The use of childern as soldiers is a human rights violation in various parts of the world. Apparently, that is also true in the history of the nation of Trinidad.

trinidad-child-soldiers

Trinidad (the person presenting at our session) talked about becoming a soldier at age 12.  His parents were murdered when he was 17. For his entire adult life, he has had flashbacks of his earlier life as a child soldier.  At one point, the flashbacks were so severe that he could not sleep for 30 days.  Eventually, the father of a friend brought him to the United States.

He wound up sleeping on the floor of the Dorothy Day homeless shelter in St Paul for 7 months.  “I would sleep for only 2 hours a night, while I was there. I would get up and clean up the park and the streets as a way to deal with my anger and pain about where I was in life.”

“When I was young, hatred kept me alive, but not now.  Now I am a soldier of kindness, happiness, and humor.  I am a survivor. I learned that I could survive any situation.”  Today, Trinidad is known on the streets of St Paul as an ambassador that people trust.  His trademark is humor and he likes to use it to defuse even the most difficult situations and the meanest people he encounters.  ”You dropped something mam,” he says to one of the learners in our class, as he points at the floor. As the woman looks down he says, ”your smile.”  I’ve heard him use this one so often, it has lost its charm on me.  But, it seems to work on this woman.
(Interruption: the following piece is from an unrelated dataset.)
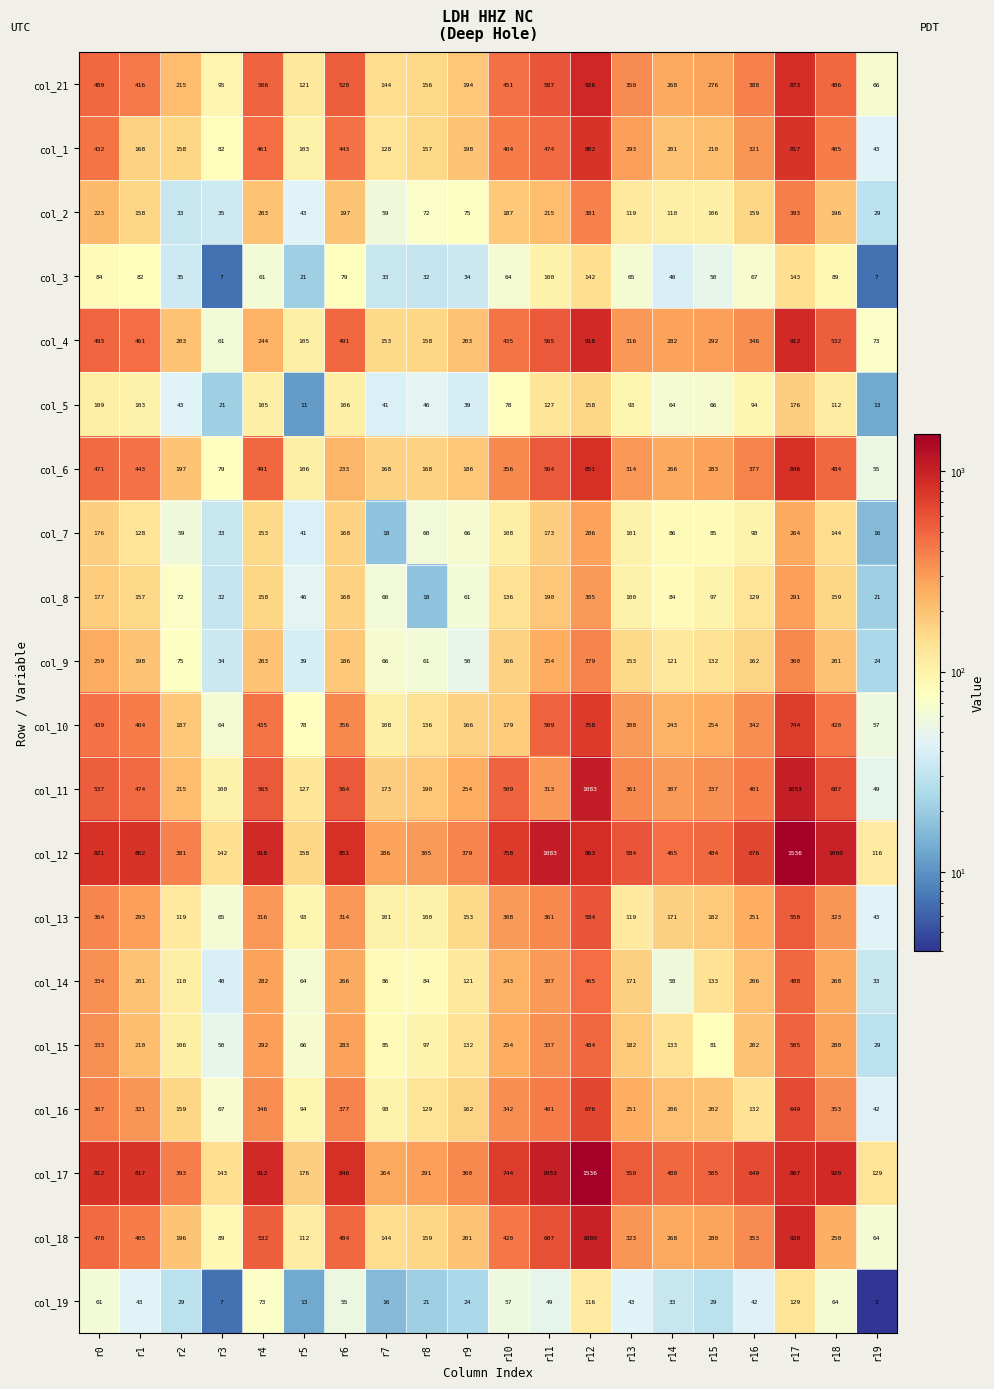

What is the approximate value of col_8 at r19, to the nearest 10?

20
Terry, our City House volunteer, talked about what he has learned from Trinidad.  Trinidad has taught him about the importance of the use of humor and how to put people at ease. When asked by a learner about the biggest obstacle he had to overcome in his relationship with Trinidad, he says, “fear.”

Terry and Trinidad make it clear to each other in front us that they have a deep appreciation and even love for each other. They both acknowledged the size of the other’s heart.

What a blessed evening.

 

Independence Leads To Pride

April 25th, 2008

Janice Andersen

At our City House education session last week, Janice Andersen, the Director of Christian Life at the Basilica of St. Mary’s in Minneapolis was our speaker.  One of her responsibilities is leading the St Vincent DePaul program that serves the poor. It is in that context that City House partners and provides volunteer spiritual companionship for persons who find themselves poor. We asked Janice to tell her own story about how she came to work with the poor and how her own spirituality had been shaped by that work.

Basilica St Mary’s Minneapolis

Janice was articulate, passionate, and vulnerable. She acknowledged, to my surprise, that she herself is someone who is in chemical dependency recovery.  “I could just as easily be one of those persons we serve here at the Basilica in our drop in homeless shelter,” she explained.  “My connection to the poor grounds me and reminds me of the vulnerability and hope of life. They remind me that the more I can accept myself the more I can accept others. They teach me that my tendency towards independence is a defeat and a loss - that my independence leads me to pride.” 

I have always known Janice to be a person of spiritual depth and so passionate about her work. At the end of her presentation, I felt more human, and inspired by her sense of purpose. Thank you Janice for who you are and for all that you do.